When Apple announced Monday (Aug. 3) that Google CEO Eric Schmidt was resigning from Apple's board, it was done under the cover of a few business issues (Android and Chrome in particular). But it was truly mobile—and the radically different M-commerce environment both companies today find themselves in—that's behind this.

Apple and Google hadn't been seeing exactly eye-to-eye for many months, but what pushed this out in the public was the FCC confirmation on July 31 that it was investigating. Specifically, the FCC is probing "why Apple rejected the Google voice application for the iPhone and removed related 'third- party applications' from its store. The letter also seeks information on how AT&T was consulted in the decision, if at all," according to the Dow Jones newswire.

The bigger picture here, though, is that Mobile Commerce is the next "big thing" in retail and Apple and Google are well-positioned to become two very key—if not the key—players. And they won't be playing on the same side.

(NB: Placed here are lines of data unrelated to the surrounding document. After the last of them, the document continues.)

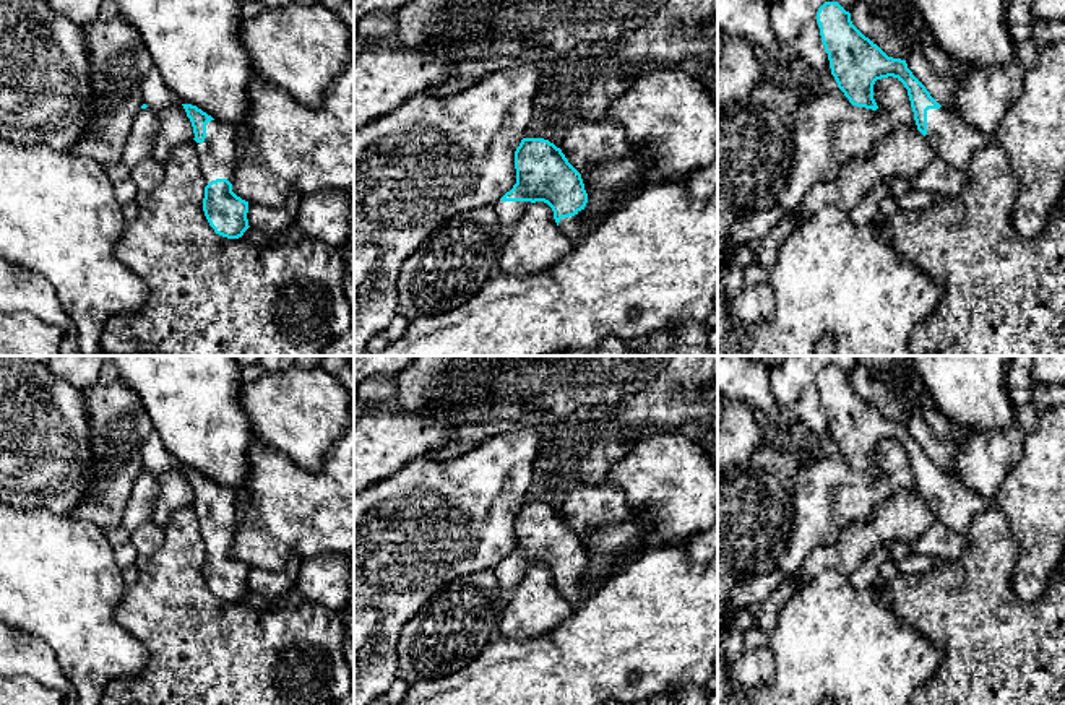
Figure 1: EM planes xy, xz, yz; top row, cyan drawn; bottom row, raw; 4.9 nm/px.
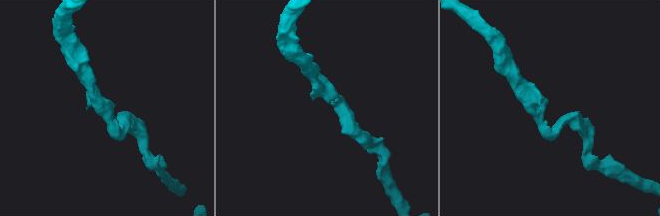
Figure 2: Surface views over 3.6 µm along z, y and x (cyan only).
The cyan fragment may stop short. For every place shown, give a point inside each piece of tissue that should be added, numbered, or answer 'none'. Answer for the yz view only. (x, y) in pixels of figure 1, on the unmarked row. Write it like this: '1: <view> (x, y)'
1: yz (953, 504)

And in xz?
1: xz (508, 577)
2: xz (572, 592)

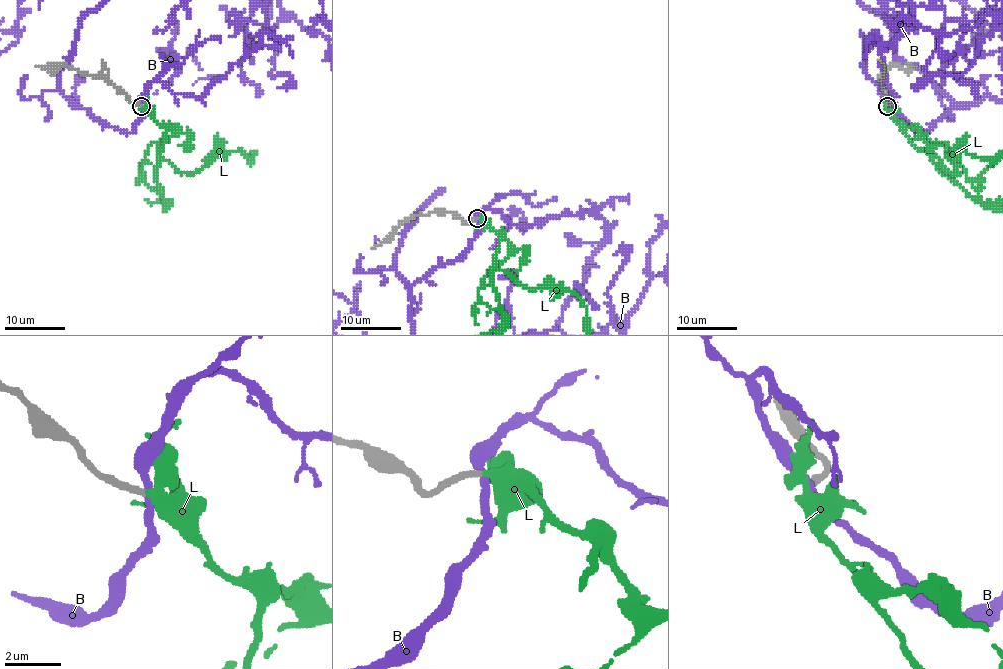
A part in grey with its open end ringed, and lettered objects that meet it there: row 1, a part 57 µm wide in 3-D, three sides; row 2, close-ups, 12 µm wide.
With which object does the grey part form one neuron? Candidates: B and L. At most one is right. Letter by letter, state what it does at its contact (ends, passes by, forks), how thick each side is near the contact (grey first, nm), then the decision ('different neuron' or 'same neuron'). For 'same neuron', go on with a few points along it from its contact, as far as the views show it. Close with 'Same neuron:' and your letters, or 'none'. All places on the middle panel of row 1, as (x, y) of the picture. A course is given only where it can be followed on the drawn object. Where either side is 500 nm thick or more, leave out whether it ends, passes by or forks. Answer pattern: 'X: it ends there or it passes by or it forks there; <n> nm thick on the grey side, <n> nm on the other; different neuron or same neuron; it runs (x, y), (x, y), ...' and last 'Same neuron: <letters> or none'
B: it passes by; 220 nm thick on the grey side, 280 nm on the other; different neuron
L: it passes by; 220 nm thick on the grey side, 360 nm on the other; same neuron
Same neuron: L

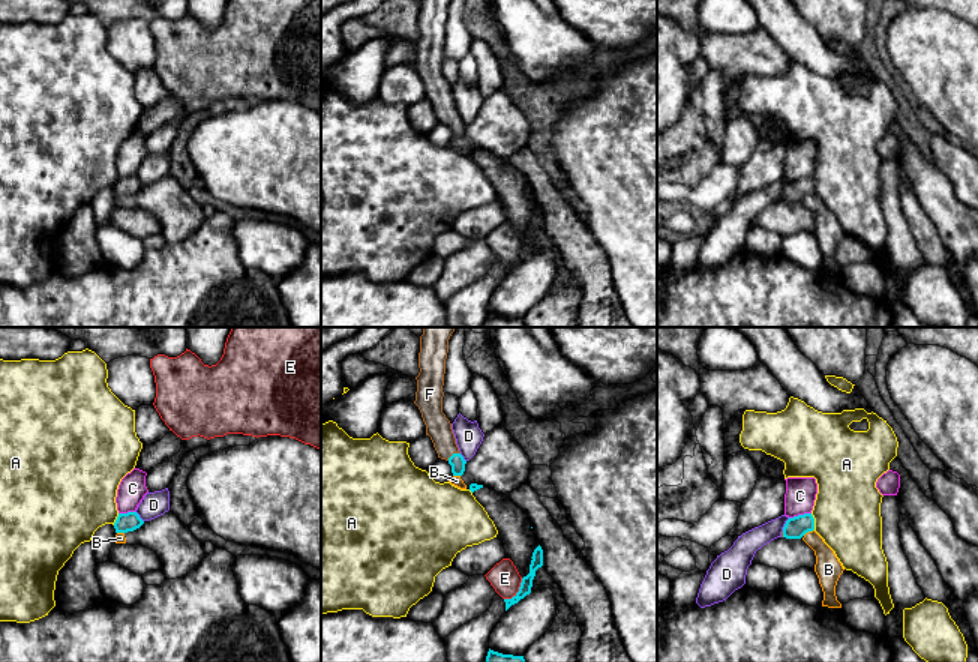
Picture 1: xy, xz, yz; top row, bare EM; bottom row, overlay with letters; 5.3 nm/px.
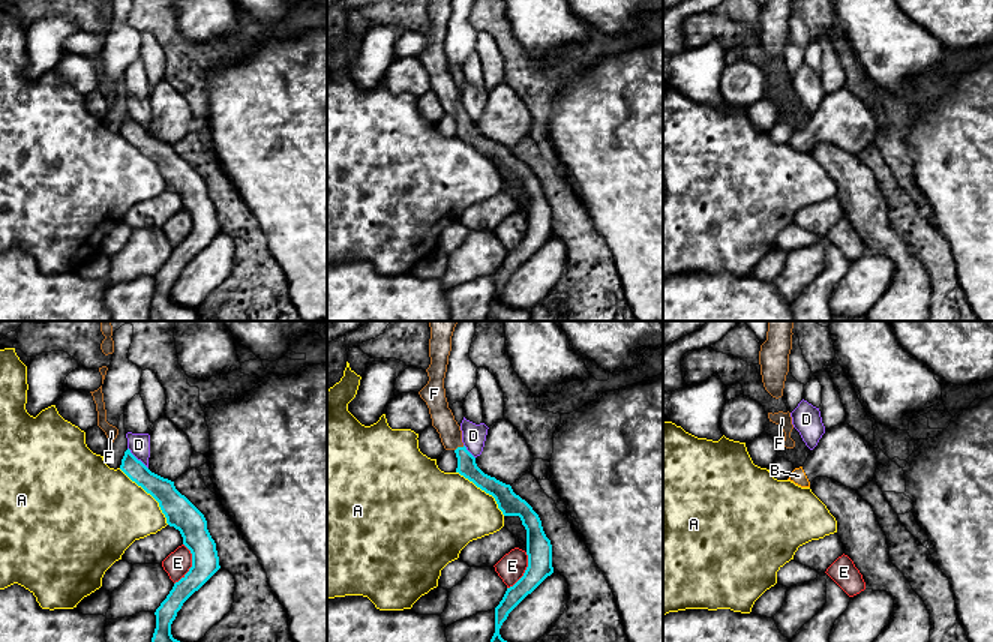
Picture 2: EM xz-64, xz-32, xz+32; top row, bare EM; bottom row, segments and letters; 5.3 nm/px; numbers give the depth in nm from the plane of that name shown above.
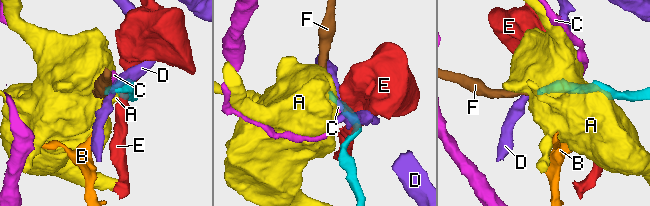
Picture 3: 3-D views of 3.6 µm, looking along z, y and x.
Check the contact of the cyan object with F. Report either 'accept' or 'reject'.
accept

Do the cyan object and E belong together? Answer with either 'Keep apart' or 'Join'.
Keep apart

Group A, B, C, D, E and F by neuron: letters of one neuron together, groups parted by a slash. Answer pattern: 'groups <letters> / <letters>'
groups A / B / C / D / E / F

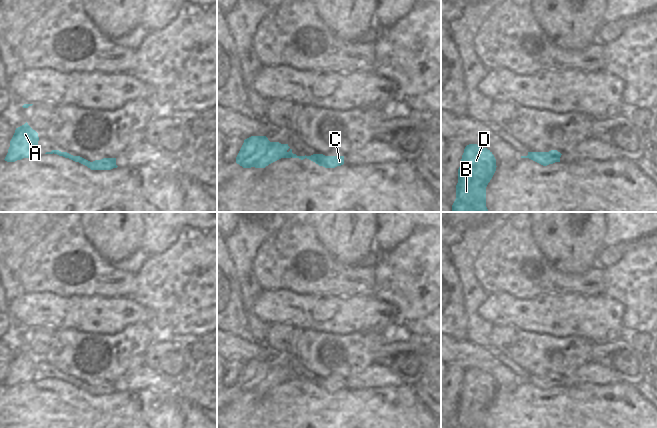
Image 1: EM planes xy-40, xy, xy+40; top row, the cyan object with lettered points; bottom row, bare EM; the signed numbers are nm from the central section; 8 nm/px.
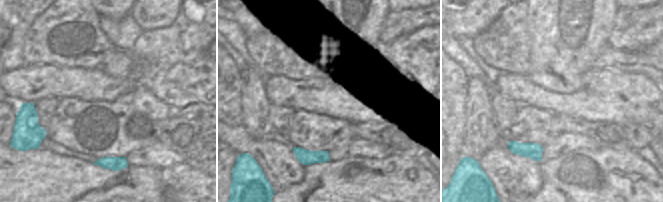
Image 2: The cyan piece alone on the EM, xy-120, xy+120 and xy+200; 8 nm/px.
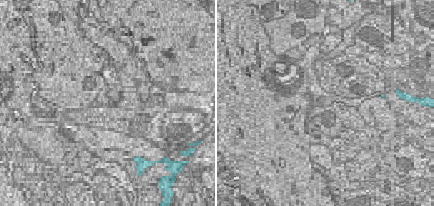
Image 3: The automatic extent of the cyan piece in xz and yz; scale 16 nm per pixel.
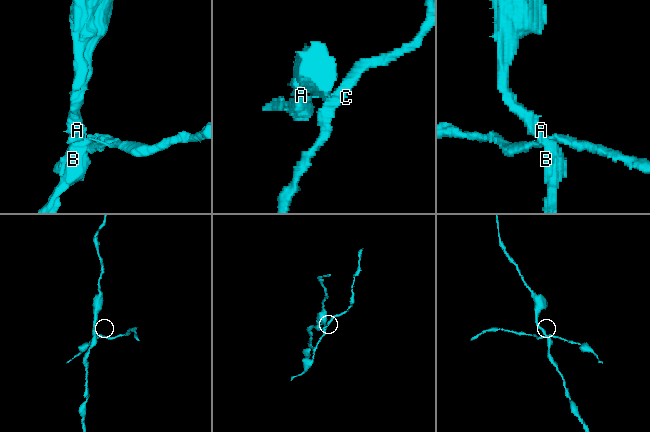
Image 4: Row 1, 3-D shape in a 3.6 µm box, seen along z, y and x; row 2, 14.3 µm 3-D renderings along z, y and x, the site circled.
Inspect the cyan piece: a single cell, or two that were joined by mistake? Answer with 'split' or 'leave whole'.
split

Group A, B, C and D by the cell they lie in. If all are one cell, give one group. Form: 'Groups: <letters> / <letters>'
Groups: A B D / C

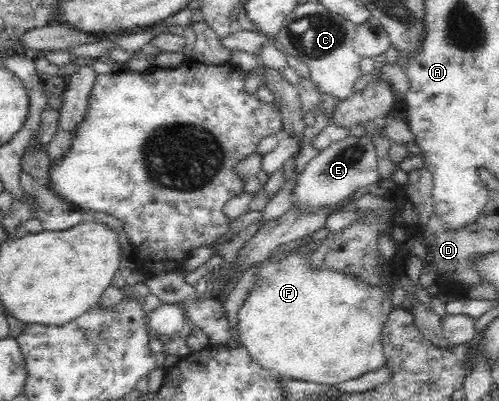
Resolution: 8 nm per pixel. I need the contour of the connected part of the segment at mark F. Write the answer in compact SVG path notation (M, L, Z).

There are many technical obstacles to M-Commerce, which explains why almost none of the major chains are doing it. We're talking about true M-Commerce here, not using cellphones as research devices or text message devices. The number of sites that are even trying to allow customers to fully purchase an item from their cellphone is tiny.

But the biggest single obstacle is the lack of standardization, whether it's how an M-commerce URL looks or the GUI rules or where an E-Commerce site declares its mobile version. Standardization has always been a dance, with the companies that are behind pushing aggressively for a standard for the common good, leaving the company with the most sophisticated technology (the one that would have to be dumbed-down to be compliant with the common denominator standard) resisting as hard as it can.

That standards resistor is Apple, whose iPhone has become the de facto standard for what mobile devices should be. (All except that AT&T lock-in, but that's another column.) After having invested and creatively crafted a smartphone that is truly designed to handle M-Commerce, it's going to dig its heels in about standardization.

Meanwhile, back in Mountain View, Google's approach is all about standardization. Beyond that, it wants standardization to be all about the Internet, while it hopes to lock in search and content. In a sense, this is about the Open Google folk in Mountain View versus the Proprietary Apple folk in Cupertino. For two companies that are only a few miles apart geographically, they're lightyears apart philosophically.